The eng tool is designed to perform project and product engineering tasks. Engineering tasks include:

  • design
  • development
  • documentation
  • release management
  • bug tracking
  • feature tracking
  • task management
  • requirements definitions
  • configuration management

Most software developers and projects are familiar with the development process from an applied manner: projects have some sort of build description that lets a build tool create a runnable version of the project.

Some projects have documentation to varying degrees: README’s are common, guides for installation, usage, and quickstart are the next most common. Other documentation tends to be rare: requirements documents, design documents, API specifications, etc.

Many projects are maintained in a tool that provides varying amounts of additional capabilities such as release management and bug tracking, but those tend to exist in the tooling itself and separate from the project data. For example, Github provides issues (bug tracking), pull requests (development), and tags/artifacts (release management), but these are all part of Github itself and not available to anyone working with an offline clone of the repo.

The eng tool is intended to consolidate all these different aspects of engineering into the main portion of a project and provide a way to interact with them.

Discoverability

One of the keys to being able to use eng (or any tool) is discoverability. The ability to use a tool effectively means that the tool should be a supporting partner in its usage, for both beginning and experienced users. To this end, eng has been designed so that you can specify as little or as much as possible and eng can indicate what or how that command can be used.

When in doubt, just type eng, and don’t be afraid type type eng help or eng CMD to receive guidance.

Installing

The only dependency for the eng tool is SWI Prolog. The SWI Prolog tool can be installed in most systems via the local package manager. The eng tool is OS independent and can be used under Linux, MacOS, or Windows.

To build and configure eng:

  1. Download the eng repository and change to that directory
  2. ./eng.sh dev fret_fetch
  3. ./eng.sh dev build

    Note: use eng.bat instead of eng.sh under Windows.

The third step above creates and eng file, which is the executable file for the tool. You can copy this file to a location in your current PATH (e.g. /usr/local/bin, $HOME/bin, etc.).

Getting started

Once eng has been installed, the following commands will demonstrate the usage of eng and lead to further information:

$ eng
$ eng doc
$ eng doc list
$ eng doc info eng_tool
$ eng doc show eng_tool
$ eng help
$ eng help doc
$ eng system list
$ eng system gen Lando

How does it work?

Information for the eng tool is provided by adding .eng files to the project (normally in an _eng_ directory at the project’s top-level); each .eng file provides information related to one or more of the above areas, with data appropriate to that type of information. Although a single .eng file can contain multiple types of data, it’s more typical to use a different .eng file for each component of information. The .eng files are intended to be managed via the version control for the project just like the other sources.

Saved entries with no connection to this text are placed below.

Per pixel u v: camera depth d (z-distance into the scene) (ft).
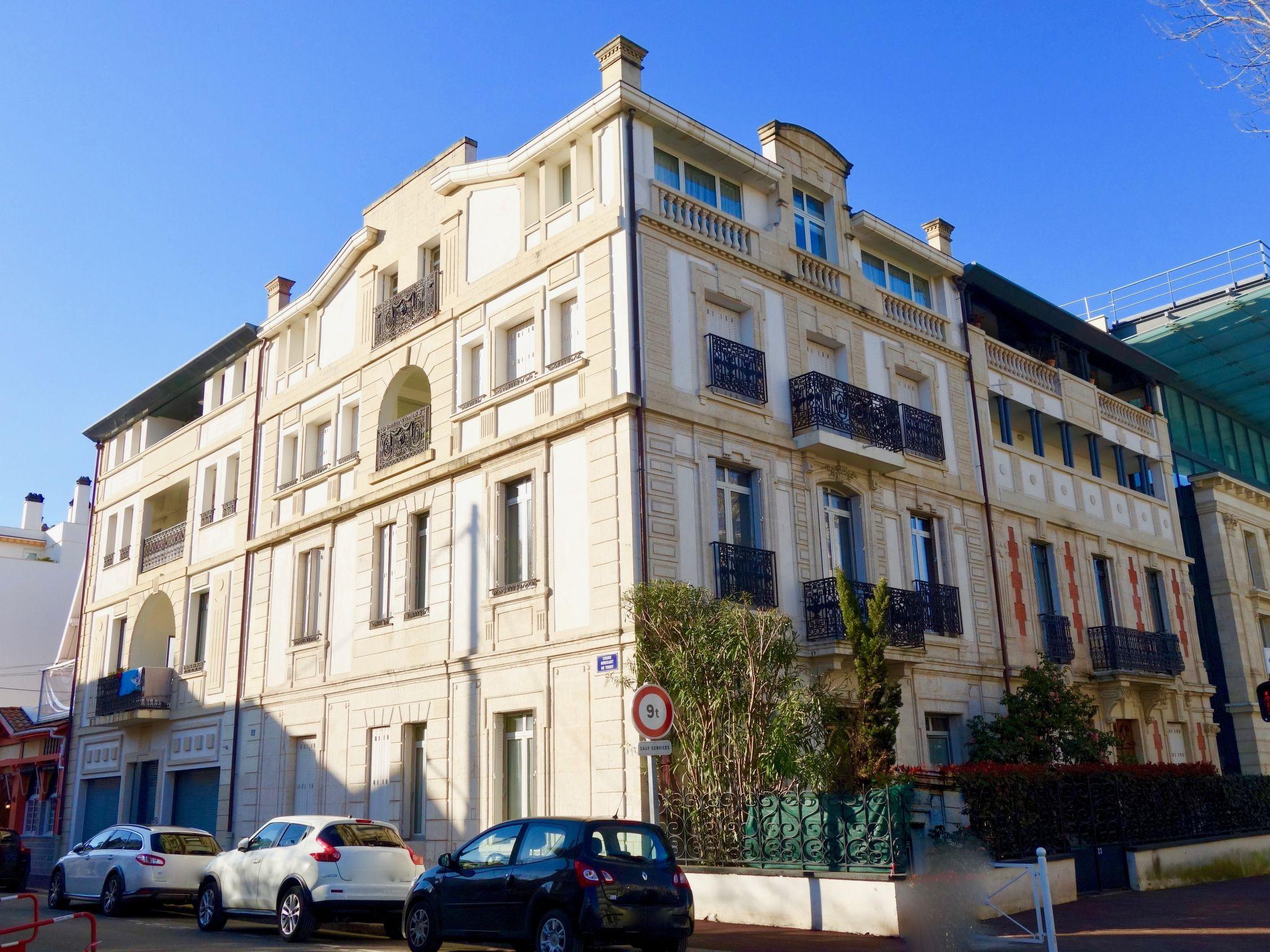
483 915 39.37
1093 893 55.21
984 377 84.84
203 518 96.27
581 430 61.46
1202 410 120.16
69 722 108.47
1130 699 88.02
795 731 49.67
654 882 38.09
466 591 67.10
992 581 78.64
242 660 85.81
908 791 46.39
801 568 64.95
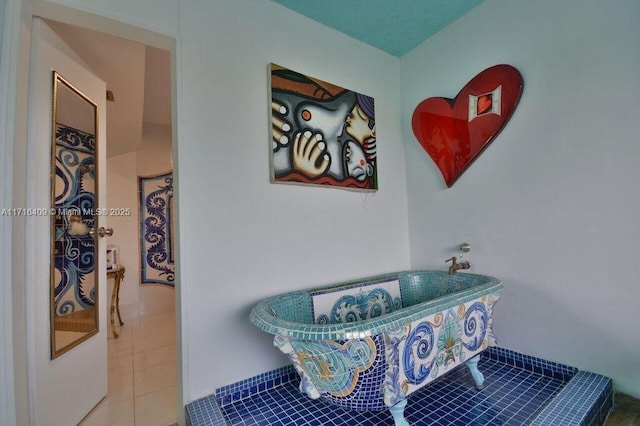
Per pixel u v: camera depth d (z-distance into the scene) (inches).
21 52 48.3
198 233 60.4
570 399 52.7
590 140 60.1
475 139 77.5
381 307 78.7
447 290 79.8
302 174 74.0
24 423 48.1
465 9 79.3
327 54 82.5
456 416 54.2
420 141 89.8
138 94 94.7
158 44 61.7
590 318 60.4
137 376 82.0
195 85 61.7
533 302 68.6
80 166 67.1
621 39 56.4
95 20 53.9
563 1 63.6
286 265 71.6
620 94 56.6
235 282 64.2
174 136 60.6
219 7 65.7
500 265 74.5
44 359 52.9
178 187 58.9
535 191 68.1
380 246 90.3
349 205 84.4
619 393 56.8
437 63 88.2
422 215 93.5
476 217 79.6
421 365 50.6
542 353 67.4
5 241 44.6
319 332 44.5
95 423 61.5
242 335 64.1
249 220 66.8
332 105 81.1
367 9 77.4
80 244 65.9
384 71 95.6
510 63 72.1
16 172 47.5
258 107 69.6
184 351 57.8
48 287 55.2
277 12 74.1
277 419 55.5
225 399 61.0
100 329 69.9
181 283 58.1
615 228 57.1
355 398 47.5
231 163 65.1
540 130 67.1
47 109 56.7
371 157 88.8
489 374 68.6
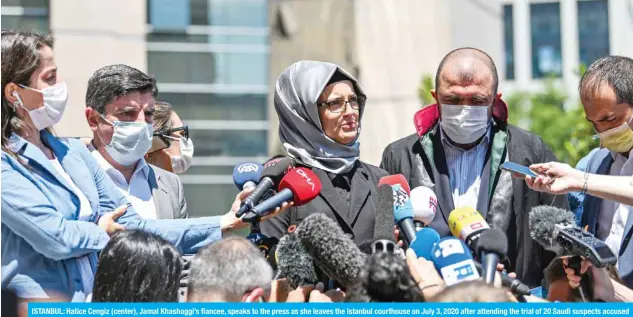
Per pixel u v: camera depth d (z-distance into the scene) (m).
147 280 3.56
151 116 4.68
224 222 4.17
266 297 3.50
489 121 4.82
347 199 4.49
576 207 4.94
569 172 4.10
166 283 3.58
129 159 4.63
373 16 11.77
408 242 3.84
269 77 12.45
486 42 12.28
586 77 4.74
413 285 3.17
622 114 4.62
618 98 4.61
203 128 12.31
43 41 4.10
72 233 3.85
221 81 12.38
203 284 3.43
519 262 4.66
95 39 11.24
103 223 4.01
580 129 8.06
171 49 12.27
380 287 3.15
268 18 12.48
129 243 3.59
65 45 11.14
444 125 4.76
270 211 3.87
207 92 12.34
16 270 3.88
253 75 12.48
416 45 11.74
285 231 4.38
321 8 11.99
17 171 3.88
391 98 11.60
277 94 4.69
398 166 4.94
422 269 3.43
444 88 4.71
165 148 5.55
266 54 12.48
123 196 4.37
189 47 12.30
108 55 11.32
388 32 11.73
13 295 3.85
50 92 4.05
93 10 11.29
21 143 3.97
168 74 12.25
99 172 4.35
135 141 4.58
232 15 12.45
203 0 12.38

The eng tool is run, specifying a sub-command. The tool will read the various eng files provided for the project to perform the requested sub-command. Each sub-command can use various portions of the information to perform an action associated with that sub-command. Some of the commands may create or update .eng files; this updates the project state managed by eng and these changes should be committed to the version control system to maintain accurate project state.

Syntax for .eng files

The syntax for the .eng files is associated with the type of information being provided; the “type” of information refers to a category of engineering tasks or concerns like to those described in the introduction section above. There may be (and usually are) multiple “components” of information in each category (e.g. multiple “bugs” in the bug tracking category). Each component is introduced by an “introductory phrase” that uniquely identifies the type of information; the introductory phrase is followed by additional phrases that together provide all the data for that component. If multiple components are presented in the same .eng file, each is started by a corresponding “introductory phrase” that terminates the information for any preceding component and begins the new component; multiple components in the same file do not necessarily need to have the same type.

Specific syntax is provided in detailed sections of the eqil_design documentation.

eng commands

The user invokes the eng tool with a sub-command to be performed in that particular run. The sub-commands are pre-defined, although many provide a way for the user (project developers) to extend or configure the command with regards to the specific actions it performs.

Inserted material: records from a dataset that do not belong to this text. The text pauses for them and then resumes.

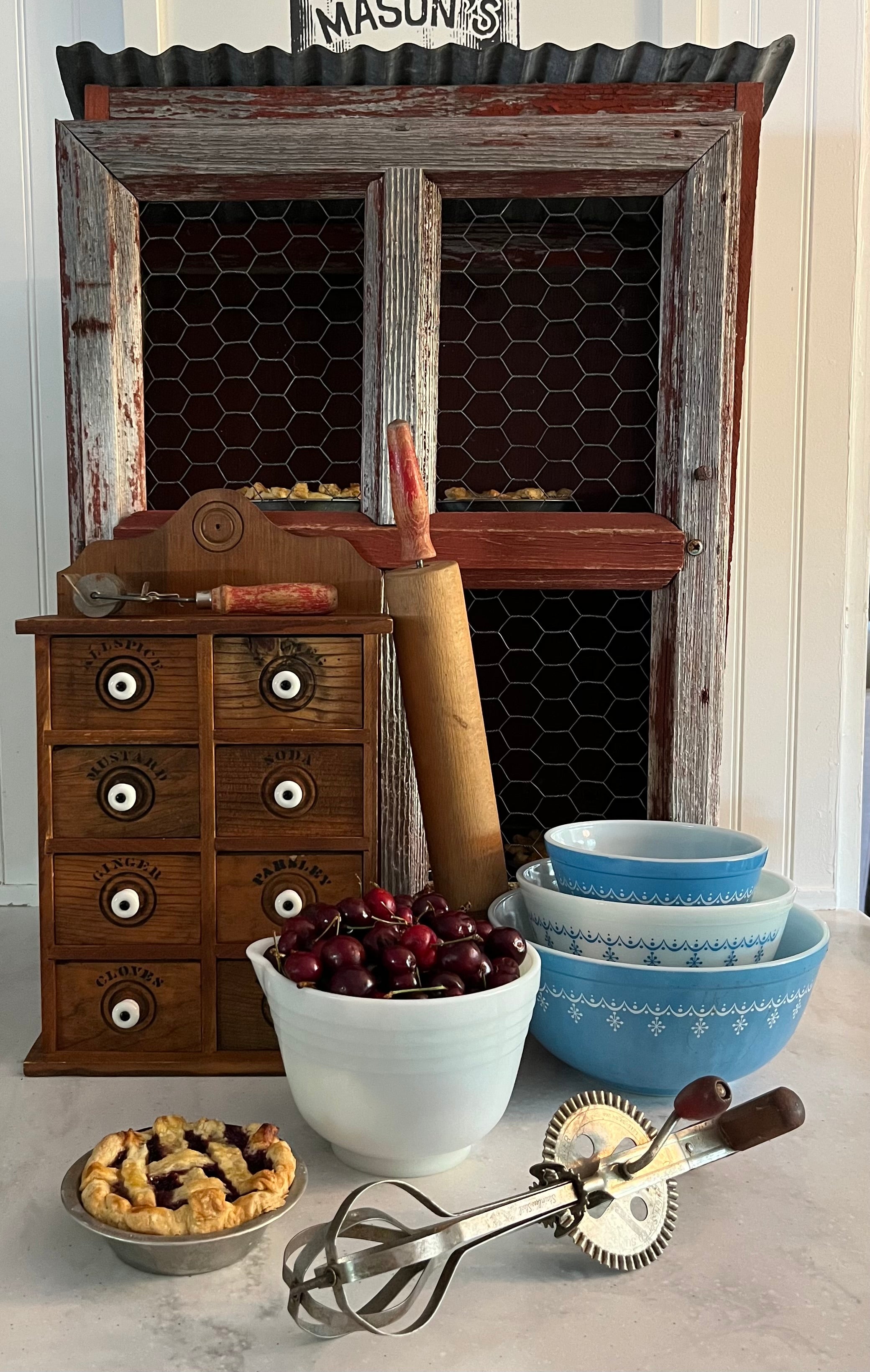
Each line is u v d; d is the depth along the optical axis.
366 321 1.07
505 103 1.02
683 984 0.77
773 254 1.31
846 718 1.37
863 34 1.28
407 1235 0.60
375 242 1.05
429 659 0.93
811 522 1.34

Many of the commands will update the .eng files; these updates should be preserved as they maintain the evolving engineering state of the project. Note that this means that “rolling back” to a previous commit for the project will also roll-back this state. Automated updates to the eng files are intended to be compatible with merge processes, but some sub-commands may perform parallel actions that will result in .eng conflicts when merged together; these situations represent Engineering practices that require manual resolution anyhow, so this is viewed as somewhat of a feature: resolving these conflicts in the .eng files helps resolve the associated Engineering issue. This latter statement is understandably vague; more information will be provided to clarify these in the description of the commands where these are likely to occur.

Tne various eng commands provided are described by simply issuing the eng command with no arguments. The eng help COMMAND can be used to get more information about a specific command.

Ease of use

The eng command is designed to be easily used to perform engineering management for a project. To facilitate this, it is utilized as a single file written in an interpreted language for which an interpreter is widely avaiable for multiple platforms. It is possible to copy the entire eng tool into the project itself as a single file, or else use an eng implementation referenced from the current PATH or other executable specification method.

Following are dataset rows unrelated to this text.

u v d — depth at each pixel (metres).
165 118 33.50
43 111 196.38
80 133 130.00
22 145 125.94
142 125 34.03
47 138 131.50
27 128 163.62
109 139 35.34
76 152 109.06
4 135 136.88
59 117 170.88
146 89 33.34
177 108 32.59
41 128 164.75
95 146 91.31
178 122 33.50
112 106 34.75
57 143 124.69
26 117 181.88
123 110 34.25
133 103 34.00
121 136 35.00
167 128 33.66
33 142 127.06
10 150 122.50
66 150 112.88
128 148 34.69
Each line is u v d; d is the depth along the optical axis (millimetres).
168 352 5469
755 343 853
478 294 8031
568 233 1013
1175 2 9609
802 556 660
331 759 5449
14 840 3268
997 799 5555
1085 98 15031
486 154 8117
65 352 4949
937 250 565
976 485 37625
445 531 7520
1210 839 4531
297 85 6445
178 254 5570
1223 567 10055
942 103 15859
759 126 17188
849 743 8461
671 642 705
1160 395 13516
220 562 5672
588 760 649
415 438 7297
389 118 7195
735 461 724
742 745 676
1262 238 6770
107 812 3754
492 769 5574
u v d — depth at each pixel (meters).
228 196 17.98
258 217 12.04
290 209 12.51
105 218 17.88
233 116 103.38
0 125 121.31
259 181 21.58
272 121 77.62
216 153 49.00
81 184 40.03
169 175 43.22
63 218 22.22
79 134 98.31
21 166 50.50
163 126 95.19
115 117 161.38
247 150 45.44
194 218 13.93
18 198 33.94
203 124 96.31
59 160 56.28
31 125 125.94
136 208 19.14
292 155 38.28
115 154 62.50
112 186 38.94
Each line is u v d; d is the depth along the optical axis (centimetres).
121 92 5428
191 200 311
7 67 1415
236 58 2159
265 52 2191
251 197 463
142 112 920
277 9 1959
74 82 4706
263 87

All eng commands will provide help describing their action if passed the --help argument. Most commands provide a --dry-run argument that would describe what would be done without actually performing those actions, and the effects of any command which has impacts purely local to the working directory tree can be reversed by using the version control tool to discard or revert the changes; the same is not necessarily true for commands that have impact outside of the current working directory tree, although many of those commands provide a --revert argument; see their individual --help for more information.

Ouroboros

The eng tool is managed by: the eng tool. It is perhaps a more complex use of the tool than is useful for learning the tool, but it should be a good representative example of what can actually be done with the tool.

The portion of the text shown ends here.